[TASK PROMPT] Quote all of the data below exactly, please.

[SUPPLIED MATERIAL]
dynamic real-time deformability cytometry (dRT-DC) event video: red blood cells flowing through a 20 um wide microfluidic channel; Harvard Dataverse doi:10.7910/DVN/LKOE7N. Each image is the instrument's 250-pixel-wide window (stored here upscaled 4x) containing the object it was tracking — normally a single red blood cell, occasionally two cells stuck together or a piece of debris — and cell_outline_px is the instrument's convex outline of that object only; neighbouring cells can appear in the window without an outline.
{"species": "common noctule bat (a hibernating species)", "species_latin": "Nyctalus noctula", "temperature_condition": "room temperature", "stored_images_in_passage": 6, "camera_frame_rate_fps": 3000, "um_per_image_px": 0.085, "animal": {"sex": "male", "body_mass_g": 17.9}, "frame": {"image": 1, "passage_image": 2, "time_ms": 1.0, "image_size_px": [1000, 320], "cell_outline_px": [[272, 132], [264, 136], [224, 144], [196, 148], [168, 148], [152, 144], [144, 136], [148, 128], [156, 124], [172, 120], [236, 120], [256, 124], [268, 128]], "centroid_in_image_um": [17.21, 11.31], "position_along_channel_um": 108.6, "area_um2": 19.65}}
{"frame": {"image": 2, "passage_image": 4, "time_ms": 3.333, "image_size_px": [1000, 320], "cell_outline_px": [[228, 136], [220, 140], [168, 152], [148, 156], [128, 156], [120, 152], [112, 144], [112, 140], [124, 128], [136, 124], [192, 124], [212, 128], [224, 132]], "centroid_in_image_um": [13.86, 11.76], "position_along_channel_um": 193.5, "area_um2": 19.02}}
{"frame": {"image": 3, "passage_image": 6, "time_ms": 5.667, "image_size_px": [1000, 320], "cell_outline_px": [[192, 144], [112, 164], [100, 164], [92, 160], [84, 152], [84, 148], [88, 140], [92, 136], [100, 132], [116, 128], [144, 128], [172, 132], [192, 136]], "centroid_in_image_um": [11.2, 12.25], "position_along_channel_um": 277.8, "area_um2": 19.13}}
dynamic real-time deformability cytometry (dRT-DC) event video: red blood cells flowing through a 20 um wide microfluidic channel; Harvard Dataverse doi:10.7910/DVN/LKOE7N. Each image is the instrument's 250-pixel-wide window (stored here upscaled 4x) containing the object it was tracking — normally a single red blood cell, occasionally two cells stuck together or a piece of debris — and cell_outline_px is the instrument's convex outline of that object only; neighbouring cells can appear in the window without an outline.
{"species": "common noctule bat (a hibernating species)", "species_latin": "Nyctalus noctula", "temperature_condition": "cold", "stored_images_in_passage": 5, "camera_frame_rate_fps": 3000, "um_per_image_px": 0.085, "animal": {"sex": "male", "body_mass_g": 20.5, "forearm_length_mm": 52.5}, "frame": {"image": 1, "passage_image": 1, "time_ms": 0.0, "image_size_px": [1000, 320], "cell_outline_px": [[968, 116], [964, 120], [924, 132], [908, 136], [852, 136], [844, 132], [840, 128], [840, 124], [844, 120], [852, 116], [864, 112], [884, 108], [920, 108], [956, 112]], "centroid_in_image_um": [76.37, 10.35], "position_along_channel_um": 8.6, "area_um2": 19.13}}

[THE COMPLETED TASK]
dynamic real-time deformability cytometry (dRT-DC) event video: red blood cells flowing through a 20 um wide microfluidic channel; Harvard Dataverse doi:10.7910/DVN/LKOE7N. Each image is the instrument's 250-pixel-wide window (stored here upscaled 4x) containing the object it was tracking — normally a single red blood cell, occasionally two cells stuck together or a piece of debris — and cell_outline_px is the instrument's convex outline of that object only; neighbouring cells can appear in the window without an outline.
{"species": "common noctule bat (a hibernating species)", "species_latin": "Nyctalus noctula", "temperature_condition": "room temperature", "stored_images_in_passage": 6, "camera_frame_rate_fps": 3000, "um_per_image_px": 0.085, "animal": {"sex": "male", "body_mass_g": 17.9}, "frame": {"image": 1, "passage_image": 2, "time_ms": 1.0, "image_size_px": [1000, 320], "cell_outline_px": [[272, 132], [264, 136], [224, 144], [196, 148], [168, 148], [152, 144], [144, 136], [148, 128], [156, 124], [172, 120], [236, 120], [256, 124], [268, 128]], "centroid_in_image_um": [17.21, 11.31], "position_along_channel_um": 108.6, "area_um2": 19.65}}
{"frame": {"image": 2, "passage_image": 4, "time_ms": 3.333, "image_size_px": [1000, 320], "cell_outline_px": [[228, 136], [220, 140], [168, 152], [148, 156], [128, 156], [120, 152], [112, 144], [112, 140], [124, 128], [136, 124], [192, 124], [212, 128], [224, 132]], "centroid_in_image_um": [13.86, 11.76], "position_along_channel_um": 193.5, "area_um2": 19.02}}
{"frame": {"image": 3, "passage_image": 6, "time_ms": 5.667, "image_size_px": [1000, 320], "cell_outline_px": [[192, 144], [112, 164], [100, 164], [92, 160], [84, 152], [84, 148], [88, 140], [92, 136], [100, 132], [116, 128], [144, 128], [172, 132], [192, 136]], "centroid_in_image_um": [11.2, 12.25], "position_along_channel_um": 277.8, "area_um2": 19.13}}
dynamic real-time deformability cytometry (dRT-DC) event video: red blood cells flowing through a 20 um wide microfluidic channel; Harvard Dataverse doi:10.7910/DVN/LKOE7N. Each image is the instrument's 250-pixel-wide window (stored here upscaled 4x) containing the object it was tracking — normally a single red blood cell, occasionally two cells stuck together or a piece of debris — and cell_outline_px is the instrument's convex outline of that object only; neighbouring cells can appear in the window without an outline.
{"species": "common noctule bat (a hibernating species)", "species_latin": "Nyctalus noctula", "temperature_condition": "cold", "stored_images_in_passage": 5, "camera_frame_rate_fps": 3000, "um_per_image_px": 0.085, "animal": {"sex": "male", "body_mass_g": 20.5, "forearm_length_mm": 52.5}, "frame": {"image": 1, "passage_image": 1, "time_ms": 0.0, "image_size_px": [1000, 320], "cell_outline_px": [[968, 116], [964, 120], [924, 132], [908, 136], [852, 136], [844, 132], [840, 128], [840, 124], [844, 120], [852, 116], [864, 112], [884, 108], [920, 108], [956, 112]], "centroid_in_image_um": [76.37, 10.35], "position_along_channel_um": 8.6, "area_um2": 19.13}}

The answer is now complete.